Transcribed page contents>
##########
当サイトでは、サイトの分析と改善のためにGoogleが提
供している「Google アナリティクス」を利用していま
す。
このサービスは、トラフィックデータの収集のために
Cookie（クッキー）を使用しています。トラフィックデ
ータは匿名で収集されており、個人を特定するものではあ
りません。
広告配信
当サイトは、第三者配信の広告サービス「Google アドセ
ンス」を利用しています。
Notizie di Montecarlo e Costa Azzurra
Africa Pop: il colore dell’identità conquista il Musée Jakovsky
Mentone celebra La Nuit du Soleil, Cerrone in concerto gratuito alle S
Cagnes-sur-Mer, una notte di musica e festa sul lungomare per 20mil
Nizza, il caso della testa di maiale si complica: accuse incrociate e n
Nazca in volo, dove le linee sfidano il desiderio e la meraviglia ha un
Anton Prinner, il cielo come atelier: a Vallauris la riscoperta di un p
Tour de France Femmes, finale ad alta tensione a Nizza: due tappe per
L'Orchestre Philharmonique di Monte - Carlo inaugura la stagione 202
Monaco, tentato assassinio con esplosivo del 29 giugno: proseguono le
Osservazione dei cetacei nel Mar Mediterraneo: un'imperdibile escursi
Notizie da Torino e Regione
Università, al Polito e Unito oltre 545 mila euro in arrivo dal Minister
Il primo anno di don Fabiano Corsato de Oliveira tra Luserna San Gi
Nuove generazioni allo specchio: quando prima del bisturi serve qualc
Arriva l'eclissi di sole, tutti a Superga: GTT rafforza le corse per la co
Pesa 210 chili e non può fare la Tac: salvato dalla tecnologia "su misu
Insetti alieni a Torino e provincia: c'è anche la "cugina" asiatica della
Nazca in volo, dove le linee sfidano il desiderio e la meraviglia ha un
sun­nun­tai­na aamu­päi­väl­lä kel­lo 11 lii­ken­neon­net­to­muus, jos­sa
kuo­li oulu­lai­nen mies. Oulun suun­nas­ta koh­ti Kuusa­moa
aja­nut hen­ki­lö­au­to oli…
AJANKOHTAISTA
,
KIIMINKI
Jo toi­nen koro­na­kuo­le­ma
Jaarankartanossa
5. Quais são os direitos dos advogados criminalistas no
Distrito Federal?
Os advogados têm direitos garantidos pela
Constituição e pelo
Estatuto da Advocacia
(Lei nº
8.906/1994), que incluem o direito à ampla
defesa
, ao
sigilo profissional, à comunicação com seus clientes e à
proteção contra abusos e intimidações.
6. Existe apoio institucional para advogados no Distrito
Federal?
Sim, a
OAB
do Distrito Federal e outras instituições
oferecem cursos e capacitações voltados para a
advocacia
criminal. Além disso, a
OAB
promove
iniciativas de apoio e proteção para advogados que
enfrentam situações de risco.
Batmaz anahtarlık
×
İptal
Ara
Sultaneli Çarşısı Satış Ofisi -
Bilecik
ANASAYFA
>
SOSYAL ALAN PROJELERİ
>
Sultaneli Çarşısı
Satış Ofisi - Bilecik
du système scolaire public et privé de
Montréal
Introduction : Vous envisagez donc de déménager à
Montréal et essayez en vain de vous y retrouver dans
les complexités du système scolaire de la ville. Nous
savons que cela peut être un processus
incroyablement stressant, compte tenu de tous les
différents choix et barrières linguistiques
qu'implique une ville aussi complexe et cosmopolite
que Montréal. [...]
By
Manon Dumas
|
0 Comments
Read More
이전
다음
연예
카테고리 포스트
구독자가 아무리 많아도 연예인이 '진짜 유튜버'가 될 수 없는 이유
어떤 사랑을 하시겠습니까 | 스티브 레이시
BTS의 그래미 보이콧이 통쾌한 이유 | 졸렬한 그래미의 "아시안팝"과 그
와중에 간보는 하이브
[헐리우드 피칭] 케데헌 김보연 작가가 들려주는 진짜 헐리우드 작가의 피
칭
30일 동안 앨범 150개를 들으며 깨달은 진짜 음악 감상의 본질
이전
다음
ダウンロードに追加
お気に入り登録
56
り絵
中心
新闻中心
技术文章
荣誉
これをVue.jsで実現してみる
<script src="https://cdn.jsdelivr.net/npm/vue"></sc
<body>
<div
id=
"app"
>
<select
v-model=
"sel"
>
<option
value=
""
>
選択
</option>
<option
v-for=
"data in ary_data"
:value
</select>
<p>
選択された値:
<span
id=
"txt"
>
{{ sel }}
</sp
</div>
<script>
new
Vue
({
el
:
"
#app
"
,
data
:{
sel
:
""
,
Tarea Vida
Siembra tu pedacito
##########
Look back at the data above. Transcribe exactly the lines starting at the line that contains "このサービスは、トラフィックデータの収集のために" and ending at the line that contains "Distrito Federal?".

このサービスは、トラフィックデータの収集のために
Cookie（クッキー）を使用しています。トラフィックデ
ータは匿名で収集されており、個人を特定するものではあ
りません。
広告配信
当サイトは、第三者配信の広告サービス「Google アドセ
ンス」を利用しています。
Notizie di Montecarlo e Costa Azzurra
Africa Pop: il colore dell’identità conquista il Musée Jakovsky
Mentone celebra La Nuit du Soleil, Cerrone in concerto gratuito alle S
Cagnes-sur-Mer, una notte di musica e festa sul lungomare per 20mil
Nizza, il caso della testa di maiale si complica: accuse incrociate e n
Nazca in volo, dove le linee sfidano il desiderio e la meraviglia ha un
Anton Prinner, il cielo come atelier: a Vallauris la riscoperta di un p
Tour de France Femmes, finale ad alta tensione a Nizza: due tappe per
L'Orchestre Philharmonique di Monte - Carlo inaugura la stagione 202
Monaco, tentato assassinio con esplosivo del 29 giugno: proseguono le
Osservazione dei cetacei nel Mar Mediterraneo: un'imperdibile escursi
Notizie da Torino e Regione
Università, al Polito e Unito oltre 545 mila euro in arrivo dal Minister
Il primo anno di don Fabiano Corsato de Oliveira tra Luserna San Gi
Nuove generazioni allo specchio: quando prima del bisturi serve qualc
Arriva l'eclissi di sole, tutti a Superga: GTT rafforza le corse per la co
Pesa 210 chili e non può fare la Tac: salvato dalla tecnologia "su misu
Insetti alieni a Torino e provincia: c'è anche la "cugina" asiatica della
Nazca in volo, dove le linee sfidano il desiderio e la meraviglia ha un
sun­nun­tai­na aamu­päi­väl­lä kel­lo 11 lii­ken­neon­net­to­muus, jos­sa
kuo­li oulu­lai­nen mies. Oulun suun­nas­ta koh­ti Kuusa­moa
aja­nut hen­ki­lö­au­to oli…
AJANKOHTAISTA
,
KIIMINKI
Jo toi­nen koro­na­kuo­le­ma
Jaarankartanossa
5. Quais são os direitos dos advogados criminalistas no
Distrito Federal?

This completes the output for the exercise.